Document excerpt:
The pandemic was the most opportune time for the upper class to grow their wealth holdings even more and especially the top 10%’s. They capitalized on their time and resources the most. With the WFH boom, EV craze, home media/furnishing/fitness, real estate market, and VC and angel investing downtime, investors of all kind had their big-break. And with all this ‘play money’, stimulus, and roaring market, came more opportunities to grow wealth in an easier, frictionless way that no one could wrap their heads around.

With over 724 billionaires in the U.S., the most out of any country, the U.S. paves the way as the wealthiest yet most politically and economically divided country in the world. Out of the G7 nations, we are the most unequal advanced industrial nation in terms of wealth and vote. We may be rich at the top but poor throughout. This past year we’ve seen a resurgence in wealth, the top 1%’s climbing collectively to over $13.1 trillion and now own more than 50% of the wealth in this country. Majority of this wealth was funneled through the stock market because at the end of the day, you can’t be truly free without a portfolio of some kind.

Tasks to complete:
1. Answer these questions using the passage on pandemic-era wealth:
(a) How many billionaires does the passage say there are in the U.S.?
(b) To what amount does the passage say the top 1%'s collective wealth climbed this past year?
(c) Through what does the passage say the majority of this wealth was funneled?
2. Return the portion of the passage on pandemic-era wealth that runs from "The pandemic was" up to and including "their heads around.", copied word for word.

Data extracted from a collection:
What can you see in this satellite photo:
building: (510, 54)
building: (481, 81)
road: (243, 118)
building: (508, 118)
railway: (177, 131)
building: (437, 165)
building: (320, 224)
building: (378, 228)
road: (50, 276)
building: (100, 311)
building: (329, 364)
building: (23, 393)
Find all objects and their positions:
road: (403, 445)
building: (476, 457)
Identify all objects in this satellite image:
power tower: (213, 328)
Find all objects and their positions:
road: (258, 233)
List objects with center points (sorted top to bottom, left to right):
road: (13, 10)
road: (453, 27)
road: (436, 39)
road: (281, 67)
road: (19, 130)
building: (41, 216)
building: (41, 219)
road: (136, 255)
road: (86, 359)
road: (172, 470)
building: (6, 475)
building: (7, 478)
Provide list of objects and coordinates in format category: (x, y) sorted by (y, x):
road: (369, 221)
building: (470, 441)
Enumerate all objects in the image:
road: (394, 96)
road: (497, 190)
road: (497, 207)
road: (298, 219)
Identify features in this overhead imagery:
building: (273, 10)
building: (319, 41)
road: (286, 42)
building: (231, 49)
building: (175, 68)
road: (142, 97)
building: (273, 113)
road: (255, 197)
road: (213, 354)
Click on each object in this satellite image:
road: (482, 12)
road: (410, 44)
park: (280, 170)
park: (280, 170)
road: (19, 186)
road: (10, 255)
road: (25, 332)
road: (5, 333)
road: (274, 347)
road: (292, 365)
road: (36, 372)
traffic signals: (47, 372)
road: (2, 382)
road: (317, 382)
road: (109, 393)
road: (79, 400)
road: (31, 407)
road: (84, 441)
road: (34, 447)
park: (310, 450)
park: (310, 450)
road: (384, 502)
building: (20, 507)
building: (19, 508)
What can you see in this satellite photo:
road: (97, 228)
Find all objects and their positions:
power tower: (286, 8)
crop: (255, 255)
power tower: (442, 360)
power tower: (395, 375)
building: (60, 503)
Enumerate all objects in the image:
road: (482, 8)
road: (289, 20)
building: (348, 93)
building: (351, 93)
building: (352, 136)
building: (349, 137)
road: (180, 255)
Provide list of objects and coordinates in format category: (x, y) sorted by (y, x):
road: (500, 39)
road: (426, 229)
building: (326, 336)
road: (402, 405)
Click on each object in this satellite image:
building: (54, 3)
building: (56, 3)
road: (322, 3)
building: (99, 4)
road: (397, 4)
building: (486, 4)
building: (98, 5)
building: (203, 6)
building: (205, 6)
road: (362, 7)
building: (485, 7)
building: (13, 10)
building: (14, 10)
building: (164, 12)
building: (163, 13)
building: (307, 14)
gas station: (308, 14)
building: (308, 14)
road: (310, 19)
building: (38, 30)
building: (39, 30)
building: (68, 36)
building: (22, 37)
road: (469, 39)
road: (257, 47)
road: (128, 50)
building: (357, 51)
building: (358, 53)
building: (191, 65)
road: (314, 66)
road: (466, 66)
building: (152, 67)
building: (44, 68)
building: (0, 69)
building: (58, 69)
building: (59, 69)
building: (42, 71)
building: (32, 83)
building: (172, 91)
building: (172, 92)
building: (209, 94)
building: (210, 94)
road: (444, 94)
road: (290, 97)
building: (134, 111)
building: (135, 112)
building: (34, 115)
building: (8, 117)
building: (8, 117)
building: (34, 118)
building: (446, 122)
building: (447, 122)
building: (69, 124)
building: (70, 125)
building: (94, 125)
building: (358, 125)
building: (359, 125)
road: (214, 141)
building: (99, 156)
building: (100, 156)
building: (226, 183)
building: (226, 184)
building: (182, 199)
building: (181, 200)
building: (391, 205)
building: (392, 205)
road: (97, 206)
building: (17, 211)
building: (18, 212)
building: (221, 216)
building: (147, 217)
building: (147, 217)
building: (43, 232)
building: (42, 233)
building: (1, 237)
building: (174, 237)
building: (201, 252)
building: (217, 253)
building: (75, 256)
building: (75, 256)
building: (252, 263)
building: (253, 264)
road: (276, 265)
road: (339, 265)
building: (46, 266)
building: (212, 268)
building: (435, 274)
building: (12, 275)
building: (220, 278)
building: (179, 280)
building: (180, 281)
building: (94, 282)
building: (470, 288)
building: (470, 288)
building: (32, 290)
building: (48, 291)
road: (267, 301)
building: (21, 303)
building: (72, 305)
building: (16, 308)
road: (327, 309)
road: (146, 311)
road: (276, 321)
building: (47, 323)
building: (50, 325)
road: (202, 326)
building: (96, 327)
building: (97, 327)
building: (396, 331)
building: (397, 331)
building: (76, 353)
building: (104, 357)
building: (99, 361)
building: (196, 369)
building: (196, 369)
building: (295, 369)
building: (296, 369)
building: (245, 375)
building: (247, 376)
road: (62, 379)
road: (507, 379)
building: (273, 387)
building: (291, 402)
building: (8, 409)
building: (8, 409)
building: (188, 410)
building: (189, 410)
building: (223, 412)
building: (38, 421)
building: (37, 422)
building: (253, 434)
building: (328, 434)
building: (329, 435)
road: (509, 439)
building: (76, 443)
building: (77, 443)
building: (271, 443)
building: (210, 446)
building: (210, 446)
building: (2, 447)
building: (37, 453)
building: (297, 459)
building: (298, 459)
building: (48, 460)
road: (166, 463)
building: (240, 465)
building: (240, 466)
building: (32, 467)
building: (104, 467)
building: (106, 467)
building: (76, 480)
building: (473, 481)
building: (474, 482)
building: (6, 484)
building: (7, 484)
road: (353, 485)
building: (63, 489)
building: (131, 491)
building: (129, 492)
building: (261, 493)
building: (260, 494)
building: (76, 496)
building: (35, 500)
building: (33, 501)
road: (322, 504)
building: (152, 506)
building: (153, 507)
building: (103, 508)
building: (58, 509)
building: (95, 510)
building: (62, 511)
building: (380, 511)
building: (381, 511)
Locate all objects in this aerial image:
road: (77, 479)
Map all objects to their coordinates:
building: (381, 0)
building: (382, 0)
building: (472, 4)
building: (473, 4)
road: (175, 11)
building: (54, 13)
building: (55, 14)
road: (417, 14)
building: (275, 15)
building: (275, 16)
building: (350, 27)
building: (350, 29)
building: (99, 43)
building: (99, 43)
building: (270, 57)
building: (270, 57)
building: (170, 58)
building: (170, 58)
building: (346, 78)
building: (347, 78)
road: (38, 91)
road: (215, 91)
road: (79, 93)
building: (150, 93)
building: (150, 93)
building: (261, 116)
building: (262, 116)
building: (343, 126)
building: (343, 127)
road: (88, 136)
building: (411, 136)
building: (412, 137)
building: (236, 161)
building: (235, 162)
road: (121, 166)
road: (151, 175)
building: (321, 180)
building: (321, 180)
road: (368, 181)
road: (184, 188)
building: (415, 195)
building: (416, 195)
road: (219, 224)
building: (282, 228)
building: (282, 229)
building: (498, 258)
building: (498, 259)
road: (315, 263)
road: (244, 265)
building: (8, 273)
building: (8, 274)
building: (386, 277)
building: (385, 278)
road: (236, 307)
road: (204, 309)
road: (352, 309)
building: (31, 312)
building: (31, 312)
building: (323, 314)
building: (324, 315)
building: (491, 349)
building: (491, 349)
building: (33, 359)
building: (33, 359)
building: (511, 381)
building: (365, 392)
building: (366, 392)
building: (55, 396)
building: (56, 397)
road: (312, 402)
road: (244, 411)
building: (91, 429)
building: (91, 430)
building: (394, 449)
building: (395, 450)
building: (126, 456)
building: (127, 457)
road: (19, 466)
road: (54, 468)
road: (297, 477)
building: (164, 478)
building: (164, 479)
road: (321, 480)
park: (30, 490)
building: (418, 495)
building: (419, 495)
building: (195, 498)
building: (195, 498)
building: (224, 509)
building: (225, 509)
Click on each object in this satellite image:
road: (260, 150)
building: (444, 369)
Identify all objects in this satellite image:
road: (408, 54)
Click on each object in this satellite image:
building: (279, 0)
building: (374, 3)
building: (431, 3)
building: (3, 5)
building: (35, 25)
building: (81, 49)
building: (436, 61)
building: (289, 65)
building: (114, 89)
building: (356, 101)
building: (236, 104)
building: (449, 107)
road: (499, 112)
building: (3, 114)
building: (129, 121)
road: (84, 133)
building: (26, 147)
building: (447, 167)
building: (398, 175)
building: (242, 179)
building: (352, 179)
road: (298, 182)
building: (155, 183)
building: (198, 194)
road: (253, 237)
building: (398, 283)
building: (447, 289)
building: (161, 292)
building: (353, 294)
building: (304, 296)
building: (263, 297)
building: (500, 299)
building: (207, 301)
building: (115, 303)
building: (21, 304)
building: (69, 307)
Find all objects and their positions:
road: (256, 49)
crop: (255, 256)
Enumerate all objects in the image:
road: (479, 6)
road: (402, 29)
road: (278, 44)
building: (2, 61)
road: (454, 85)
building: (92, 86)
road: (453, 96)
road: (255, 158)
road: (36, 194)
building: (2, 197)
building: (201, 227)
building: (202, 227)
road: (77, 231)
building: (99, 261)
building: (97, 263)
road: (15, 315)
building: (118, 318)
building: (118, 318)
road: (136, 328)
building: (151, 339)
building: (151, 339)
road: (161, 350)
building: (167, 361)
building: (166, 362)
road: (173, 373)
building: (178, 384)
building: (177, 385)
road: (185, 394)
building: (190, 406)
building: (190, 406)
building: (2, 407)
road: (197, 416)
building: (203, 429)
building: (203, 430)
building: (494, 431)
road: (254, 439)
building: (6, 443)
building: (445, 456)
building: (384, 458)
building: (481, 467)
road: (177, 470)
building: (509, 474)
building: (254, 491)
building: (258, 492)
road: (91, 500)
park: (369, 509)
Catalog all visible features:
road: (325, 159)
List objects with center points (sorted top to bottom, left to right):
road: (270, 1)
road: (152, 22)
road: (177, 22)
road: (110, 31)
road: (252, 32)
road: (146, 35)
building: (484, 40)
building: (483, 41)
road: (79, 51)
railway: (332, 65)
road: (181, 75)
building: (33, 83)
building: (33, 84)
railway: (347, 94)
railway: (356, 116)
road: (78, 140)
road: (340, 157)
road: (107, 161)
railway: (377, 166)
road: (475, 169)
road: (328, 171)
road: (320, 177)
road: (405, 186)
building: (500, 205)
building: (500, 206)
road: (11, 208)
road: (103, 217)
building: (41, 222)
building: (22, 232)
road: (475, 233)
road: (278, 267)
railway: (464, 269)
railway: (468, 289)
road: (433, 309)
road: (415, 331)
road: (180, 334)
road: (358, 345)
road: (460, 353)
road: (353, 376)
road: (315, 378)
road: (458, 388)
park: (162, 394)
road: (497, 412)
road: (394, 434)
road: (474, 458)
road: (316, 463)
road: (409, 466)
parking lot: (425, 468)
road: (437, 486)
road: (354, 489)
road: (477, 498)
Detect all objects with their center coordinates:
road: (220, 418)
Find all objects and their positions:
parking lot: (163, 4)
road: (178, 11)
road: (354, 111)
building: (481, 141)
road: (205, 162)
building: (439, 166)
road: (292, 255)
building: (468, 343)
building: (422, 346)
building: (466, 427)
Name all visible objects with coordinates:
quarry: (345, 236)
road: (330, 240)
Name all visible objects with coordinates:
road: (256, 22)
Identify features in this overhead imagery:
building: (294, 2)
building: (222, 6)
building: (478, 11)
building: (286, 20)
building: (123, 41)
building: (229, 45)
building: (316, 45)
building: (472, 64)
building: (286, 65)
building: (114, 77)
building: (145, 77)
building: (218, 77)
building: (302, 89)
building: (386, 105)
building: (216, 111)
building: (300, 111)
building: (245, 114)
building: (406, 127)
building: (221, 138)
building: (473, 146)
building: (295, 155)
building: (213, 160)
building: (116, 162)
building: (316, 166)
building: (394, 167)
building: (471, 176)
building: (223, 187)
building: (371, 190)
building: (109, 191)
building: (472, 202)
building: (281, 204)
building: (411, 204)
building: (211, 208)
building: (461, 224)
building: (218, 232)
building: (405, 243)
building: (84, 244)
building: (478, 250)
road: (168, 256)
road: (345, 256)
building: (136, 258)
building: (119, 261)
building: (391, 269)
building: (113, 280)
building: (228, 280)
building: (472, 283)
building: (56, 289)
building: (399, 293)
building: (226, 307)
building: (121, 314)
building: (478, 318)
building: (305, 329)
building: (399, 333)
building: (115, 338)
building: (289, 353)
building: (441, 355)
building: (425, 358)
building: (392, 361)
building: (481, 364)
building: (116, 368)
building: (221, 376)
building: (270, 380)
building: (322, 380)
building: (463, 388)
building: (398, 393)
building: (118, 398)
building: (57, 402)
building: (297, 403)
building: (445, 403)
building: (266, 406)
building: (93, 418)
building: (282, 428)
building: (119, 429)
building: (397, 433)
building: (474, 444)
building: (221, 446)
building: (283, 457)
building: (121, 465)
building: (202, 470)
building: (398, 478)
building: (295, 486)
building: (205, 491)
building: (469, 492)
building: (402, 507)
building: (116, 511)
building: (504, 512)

Task solutions:
1.
(a) Over 724.
(b) Over $13.1 trillion.
(c) The stock market.

2.
The pandemic was the most opportune time for the upper class to grow their wealth holdings even more and especially the top 10%’s. They capitalized on their time and resources the most. With the WFH boom, EV craze, home media/furnishing/fitness, real estate market, and VC and angel investing downtime, investors of all kind had their big-break. And with all this ‘play money’, stimulus, and roaring market, came more opportunities to grow wealth in an easier, frictionless way that no one could wrap their heads around.